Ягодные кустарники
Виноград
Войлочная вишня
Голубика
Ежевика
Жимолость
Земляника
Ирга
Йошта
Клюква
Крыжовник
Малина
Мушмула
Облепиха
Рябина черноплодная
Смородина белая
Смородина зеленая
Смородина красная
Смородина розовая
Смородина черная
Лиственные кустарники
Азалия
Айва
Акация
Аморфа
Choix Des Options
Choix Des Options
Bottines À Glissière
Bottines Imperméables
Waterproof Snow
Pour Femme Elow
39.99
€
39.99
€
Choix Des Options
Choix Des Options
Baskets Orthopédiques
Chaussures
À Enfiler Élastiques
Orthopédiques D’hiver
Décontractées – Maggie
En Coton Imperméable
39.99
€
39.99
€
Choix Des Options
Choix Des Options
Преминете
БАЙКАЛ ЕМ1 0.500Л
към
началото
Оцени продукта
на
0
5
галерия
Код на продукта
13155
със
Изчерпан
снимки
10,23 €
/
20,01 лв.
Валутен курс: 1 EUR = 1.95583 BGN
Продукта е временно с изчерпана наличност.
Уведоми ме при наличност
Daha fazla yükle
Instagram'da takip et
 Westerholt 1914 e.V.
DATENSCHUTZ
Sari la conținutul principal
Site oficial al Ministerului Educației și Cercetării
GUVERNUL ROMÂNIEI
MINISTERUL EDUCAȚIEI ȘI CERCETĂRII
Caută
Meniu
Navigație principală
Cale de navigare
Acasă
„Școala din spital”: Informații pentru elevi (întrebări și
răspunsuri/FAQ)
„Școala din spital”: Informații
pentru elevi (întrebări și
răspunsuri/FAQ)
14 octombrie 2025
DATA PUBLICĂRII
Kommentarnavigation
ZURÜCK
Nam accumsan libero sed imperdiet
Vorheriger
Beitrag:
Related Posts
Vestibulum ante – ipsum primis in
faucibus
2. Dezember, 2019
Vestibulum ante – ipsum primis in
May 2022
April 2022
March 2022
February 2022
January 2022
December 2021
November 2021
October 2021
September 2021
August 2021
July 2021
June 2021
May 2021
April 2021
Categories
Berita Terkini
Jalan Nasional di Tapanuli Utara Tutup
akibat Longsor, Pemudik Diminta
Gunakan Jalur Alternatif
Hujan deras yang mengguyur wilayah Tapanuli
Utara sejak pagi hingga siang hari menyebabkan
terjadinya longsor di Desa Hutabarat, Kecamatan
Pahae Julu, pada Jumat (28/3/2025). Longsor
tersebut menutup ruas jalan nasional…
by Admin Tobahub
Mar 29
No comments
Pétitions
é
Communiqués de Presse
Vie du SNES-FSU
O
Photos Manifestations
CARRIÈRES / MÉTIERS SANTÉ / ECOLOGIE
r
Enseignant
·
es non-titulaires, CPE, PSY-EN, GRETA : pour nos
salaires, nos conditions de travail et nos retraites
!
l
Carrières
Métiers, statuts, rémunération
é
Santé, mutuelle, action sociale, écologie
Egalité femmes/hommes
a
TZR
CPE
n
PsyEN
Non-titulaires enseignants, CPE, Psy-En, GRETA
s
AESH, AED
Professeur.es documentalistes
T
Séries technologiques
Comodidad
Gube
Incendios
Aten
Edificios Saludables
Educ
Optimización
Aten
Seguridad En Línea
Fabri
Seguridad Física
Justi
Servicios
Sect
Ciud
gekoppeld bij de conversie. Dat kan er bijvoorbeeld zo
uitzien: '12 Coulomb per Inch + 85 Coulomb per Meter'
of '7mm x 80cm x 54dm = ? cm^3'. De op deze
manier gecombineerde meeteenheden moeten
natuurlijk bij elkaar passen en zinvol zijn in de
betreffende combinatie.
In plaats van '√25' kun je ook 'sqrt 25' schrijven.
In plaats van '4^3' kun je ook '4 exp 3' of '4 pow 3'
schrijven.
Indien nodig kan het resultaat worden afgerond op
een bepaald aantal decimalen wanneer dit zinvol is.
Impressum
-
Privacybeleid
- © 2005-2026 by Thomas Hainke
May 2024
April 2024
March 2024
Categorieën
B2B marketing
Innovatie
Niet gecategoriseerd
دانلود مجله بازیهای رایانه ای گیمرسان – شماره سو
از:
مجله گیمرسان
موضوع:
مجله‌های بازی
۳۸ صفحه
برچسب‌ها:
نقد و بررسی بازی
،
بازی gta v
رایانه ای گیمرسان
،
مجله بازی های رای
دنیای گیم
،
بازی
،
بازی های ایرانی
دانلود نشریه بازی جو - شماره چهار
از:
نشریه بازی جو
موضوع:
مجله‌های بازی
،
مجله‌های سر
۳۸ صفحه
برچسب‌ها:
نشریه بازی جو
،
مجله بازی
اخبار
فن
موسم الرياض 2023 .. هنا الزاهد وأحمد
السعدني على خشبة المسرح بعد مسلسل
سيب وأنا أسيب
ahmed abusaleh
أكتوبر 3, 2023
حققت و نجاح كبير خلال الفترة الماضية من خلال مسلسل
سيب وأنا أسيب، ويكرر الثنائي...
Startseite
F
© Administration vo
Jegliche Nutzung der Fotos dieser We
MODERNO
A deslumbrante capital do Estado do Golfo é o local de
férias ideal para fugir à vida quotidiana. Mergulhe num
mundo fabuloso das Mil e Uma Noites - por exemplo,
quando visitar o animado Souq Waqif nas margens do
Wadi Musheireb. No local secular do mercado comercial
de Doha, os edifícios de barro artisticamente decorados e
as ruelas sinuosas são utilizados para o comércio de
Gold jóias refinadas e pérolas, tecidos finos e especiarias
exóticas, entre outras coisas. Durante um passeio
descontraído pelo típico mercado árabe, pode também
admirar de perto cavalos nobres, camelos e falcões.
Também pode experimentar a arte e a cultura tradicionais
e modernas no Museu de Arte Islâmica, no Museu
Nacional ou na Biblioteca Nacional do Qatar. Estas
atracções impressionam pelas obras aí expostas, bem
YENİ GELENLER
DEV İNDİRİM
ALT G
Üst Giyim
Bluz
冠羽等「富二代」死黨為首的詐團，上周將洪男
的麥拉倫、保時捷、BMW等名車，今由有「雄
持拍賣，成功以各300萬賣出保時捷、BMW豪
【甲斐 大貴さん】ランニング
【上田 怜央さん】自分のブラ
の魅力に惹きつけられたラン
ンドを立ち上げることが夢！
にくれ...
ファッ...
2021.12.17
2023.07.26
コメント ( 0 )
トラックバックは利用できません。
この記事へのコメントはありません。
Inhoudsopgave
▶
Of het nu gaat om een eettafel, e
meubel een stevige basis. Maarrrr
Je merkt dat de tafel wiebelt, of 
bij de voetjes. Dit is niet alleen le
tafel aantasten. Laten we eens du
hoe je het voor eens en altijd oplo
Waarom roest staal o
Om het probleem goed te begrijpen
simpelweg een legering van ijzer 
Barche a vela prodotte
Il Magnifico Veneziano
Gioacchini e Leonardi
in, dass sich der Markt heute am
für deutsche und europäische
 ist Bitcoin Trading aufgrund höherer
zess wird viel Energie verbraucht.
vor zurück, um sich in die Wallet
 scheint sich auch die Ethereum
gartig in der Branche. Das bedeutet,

------------------------

__WORK INSTRUCTION__: Will you return exactly the lines above from the one with "Лиственные кустарники" down to the one with "Sari la conținutul principal", counting both as part of the range?

__ANSWER BOX__:
Лиственные кустарники
Азалия
Айва
Акация
Аморфа
Choix Des Options
Choix Des Options
Bottines À Glissière
Bottines Imperméables
Waterproof Snow
Pour Femme Elow
39.99
€
39.99
€
Choix Des Options
Choix Des Options
Baskets Orthopédiques
Chaussures
À Enfiler Élastiques
Orthopédiques D’hiver
Décontractées – Maggie
En Coton Imperméable
39.99
€
39.99
€
Choix Des Options
Choix Des Options
Преминете
БАЙКАЛ ЕМ1 0.500Л
към
началото
Оцени продукта
на
0
5
галерия
Код на продукта
13155
със
Изчерпан
снимки
10,23 €
/
20,01 лв.
Валутен курс: 1 EUR = 1.95583 BGN
Продукта е временно с изчерпана наличност.
Уведоми ме при наличност
Daha fazla yükle
Instagram'da takip et
 Westerholt 1914 e.V.
DATENSCHUTZ
Sari la conținutul principal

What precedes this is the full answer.